**Record extracts**
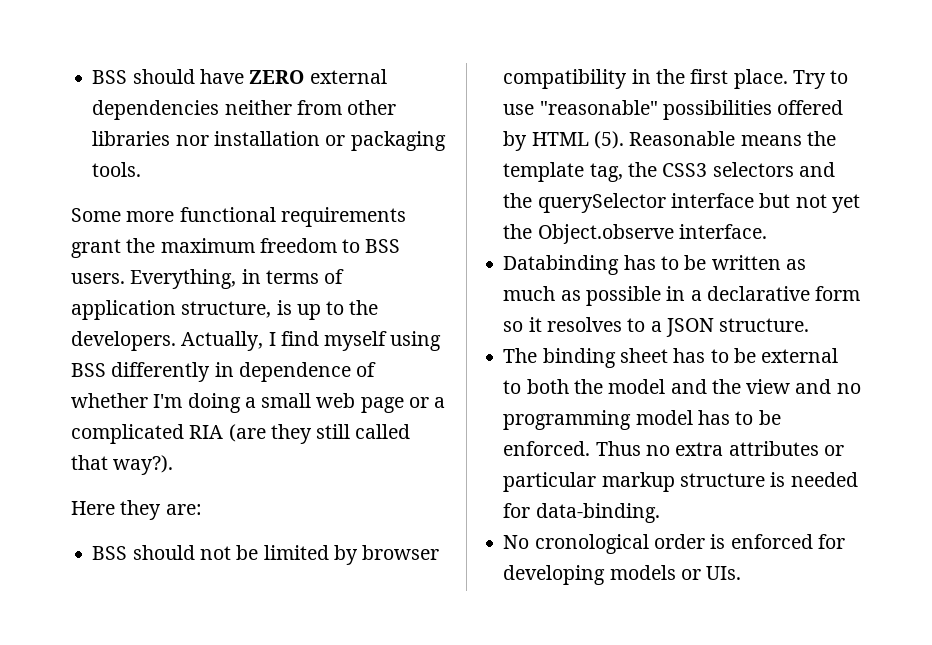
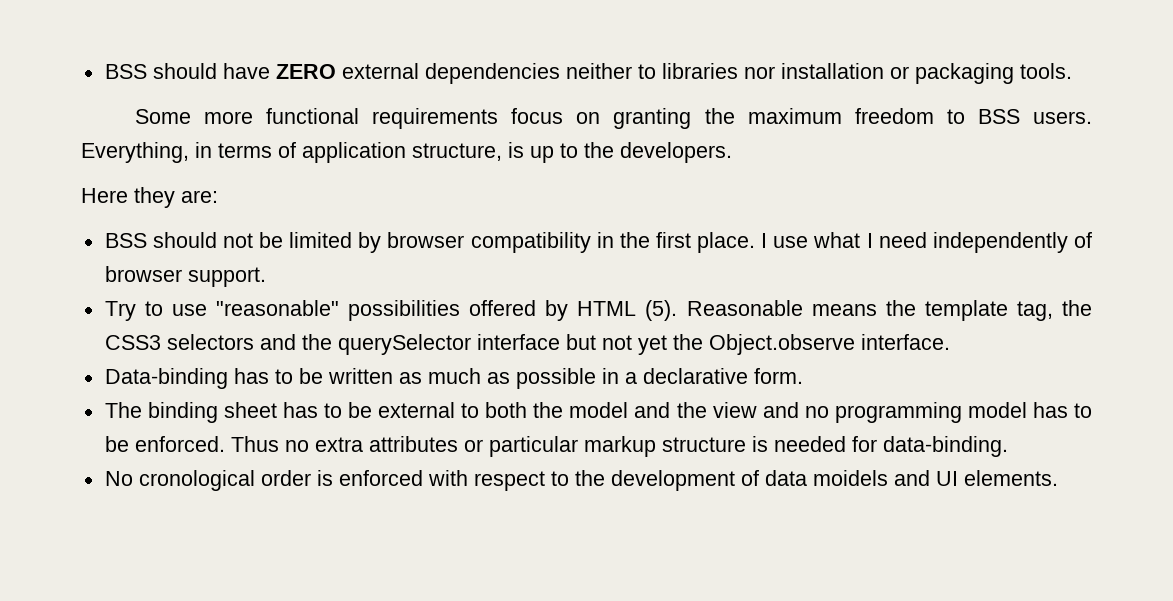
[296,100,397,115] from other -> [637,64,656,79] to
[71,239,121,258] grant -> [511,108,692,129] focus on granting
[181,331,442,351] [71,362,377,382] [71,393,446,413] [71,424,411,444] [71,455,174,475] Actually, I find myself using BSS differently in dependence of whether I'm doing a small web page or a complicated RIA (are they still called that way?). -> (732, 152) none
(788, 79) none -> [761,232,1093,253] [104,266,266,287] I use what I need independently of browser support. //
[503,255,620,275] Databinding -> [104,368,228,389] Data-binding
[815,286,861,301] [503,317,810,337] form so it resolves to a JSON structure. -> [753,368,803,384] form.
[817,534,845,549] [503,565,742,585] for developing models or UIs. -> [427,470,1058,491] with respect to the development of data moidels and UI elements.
* * *
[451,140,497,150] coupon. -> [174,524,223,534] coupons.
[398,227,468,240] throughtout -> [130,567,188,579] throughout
* * *
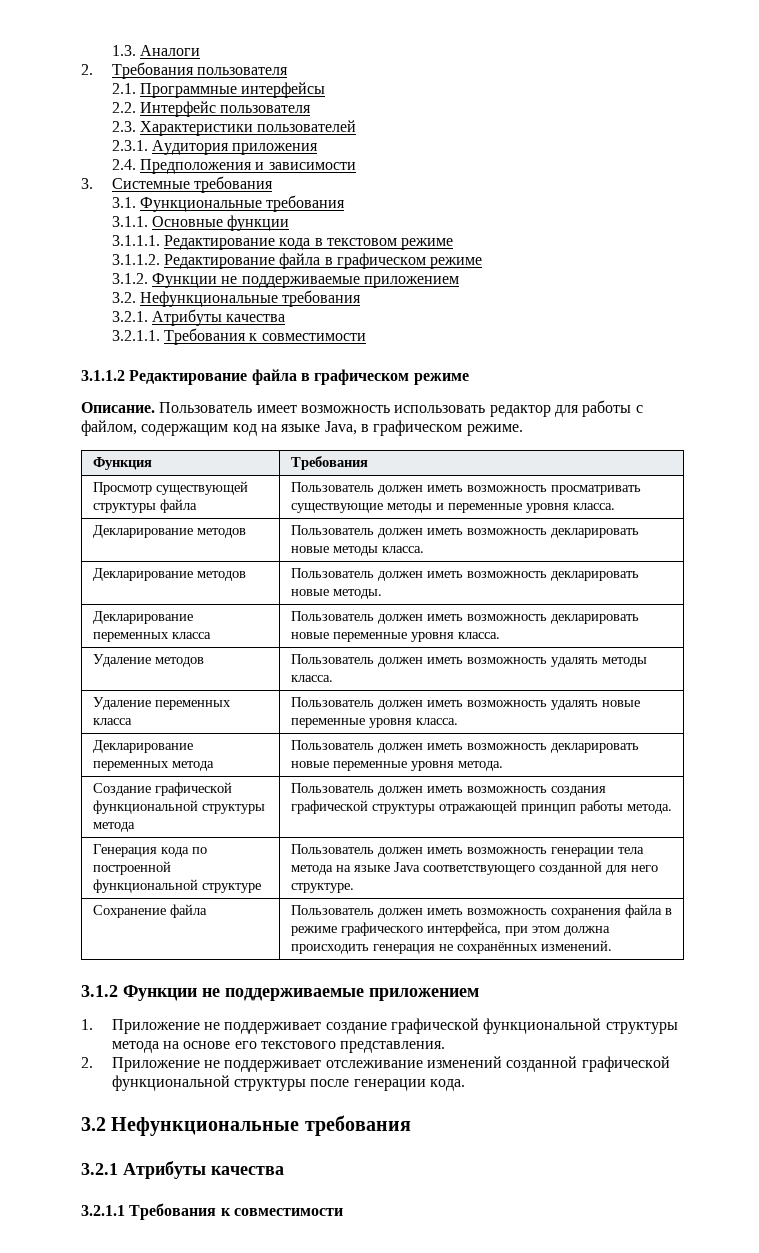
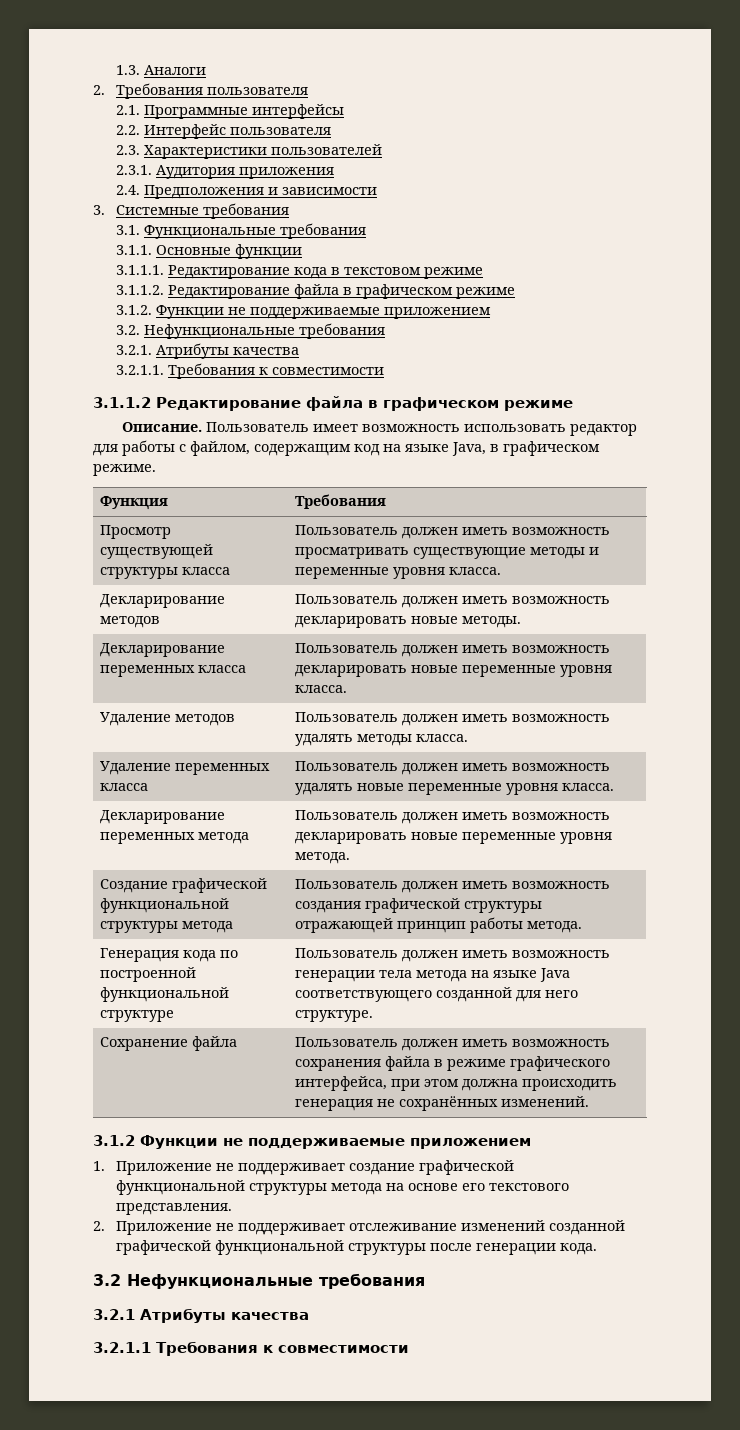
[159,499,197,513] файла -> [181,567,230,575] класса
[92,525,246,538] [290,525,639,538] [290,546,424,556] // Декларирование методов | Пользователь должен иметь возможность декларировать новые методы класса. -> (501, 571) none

**Request**
Copy out the lines above exactly, beginning at the one that contains "[296,100,397,115] from other" and ending at the one that contains "(788, 79) none".

**Your solution**
[296,100,397,115] from other -> [637,64,656,79] to
[71,239,121,258] grant -> [511,108,692,129] focus on granting
[181,331,442,351] [71,362,377,382] [71,393,446,413] [71,424,411,444] [71,455,174,475] Actually, I find myself using BSS differently in dependence of whether I'm doing a small web page or a complicated RIA (are they still called that way?). -> (732, 152) none
(788, 79) none -> [761,232,1093,253] [104,266,266,287] I use what I need independently of browser support. //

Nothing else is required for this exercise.